Dl bollette. de Bertoldi (FdI): La cessione dei crediti d’imposta è un favore non richiesto alle banche e un assist all’usura. Professionisti criminalizzati”

“La modifica al vergognoso articolo 28 del Dl Sostegni, apportata dal governo nel recente ‘decreto bollette’ , rappresenta una toppa peggiore del buco. Un regalo non richiesto alle banche e quel che è peggio, un favore all’usura e alla criminalità, nel quale cadranno molte imprese per le limitazioni imposte alle cessioni dei crediti di imposta legati ai bonus edilizi.”
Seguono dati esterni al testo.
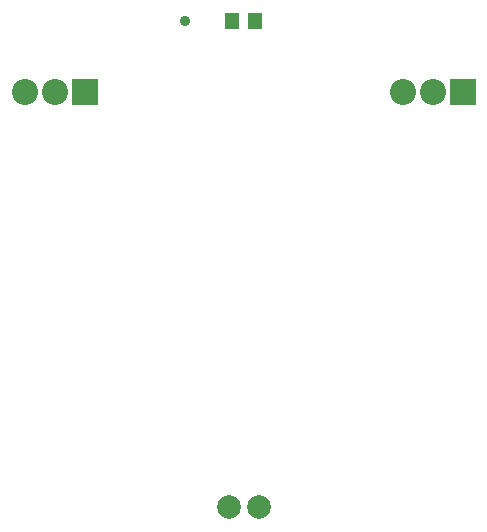
<source format=gbs>
G04 Layer_Color=16711935*
%FSLAX44Y44*%
%MOMM*%
G71*
G01*
G75*
%ADD20R,1.2032X1.4532*%
%ADD21C,2.0032*%
%ADD22R,2.2032X2.2032*%
%ADD23C,2.2032*%
%ADD24C,0.9032*%
D20*
X-10000Y555000D02*
D03*
X10000D02*
D03*
D21*
X12700Y143000D02*
D03*
X-12700D02*
D03*
D22*
X185400Y495000D02*
D03*
X-134600D02*
D03*
D23*
X160000D02*
D03*
X134600D02*
D03*
X-160000D02*
D03*
X-185400D02*
D03*
D24*
X-50000Y555000D02*
D03*
M02*

</source>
Così in una nota il senatore di Fratelli d’Italia Andrea de Bertoldi, Segretario della commissione Finanze in Senato. “Migliaia di piccole imprese italiane, che già avevano stipulato contratti e fatto programmazione sulla base della normativa previgente, si troveranno nell’impossibilità di rispettare gli impegni presi sia con i committenti che con i fornitori. Il tutto per l’impossibilità di cedere i crediti alle condizioni che il mercato aveva determinato con la normativa ordinaria e che ora cambieranno radicalmente. Condizione che penalizzerà anche i cittadini che volevano avvalersi dei bonus edilizi e che ora vedranno sempre più ridursi sia l’importo netto del credito, sia la possibilità di trovare imprese disposte ad effettuare i lavori ed istituti disponibili a rilevane il credito. Ma se ciò non bastasse, si sono voluti trattare i professionisti come dei delinquenti, prevedendo delle sanzioni penali particolarmente gravose, assolutamente inadeguate e sproporzionate rispetto a degli errori, che la complessità e non chiarezza della normativa potrebbe comunque determinare. Accolgo quindi il grido di dolore delle professioni tecniche italiane, ancora una volta bistrattate da un governo inadeguato ai compiti che l’importanza del momento richiederebbe”. E conclude: “Il governo dei migliori sta purtroppo confermando di essere alleato di chiunque non faccia gli interessi dell’Italia, delle PMI e dei cittadini. Incredibile che, con la scusa delle frodi dovute ai mancati controlli, si addossino all’Italia onesta e produttiva le conseguenze della propria inettitudine”.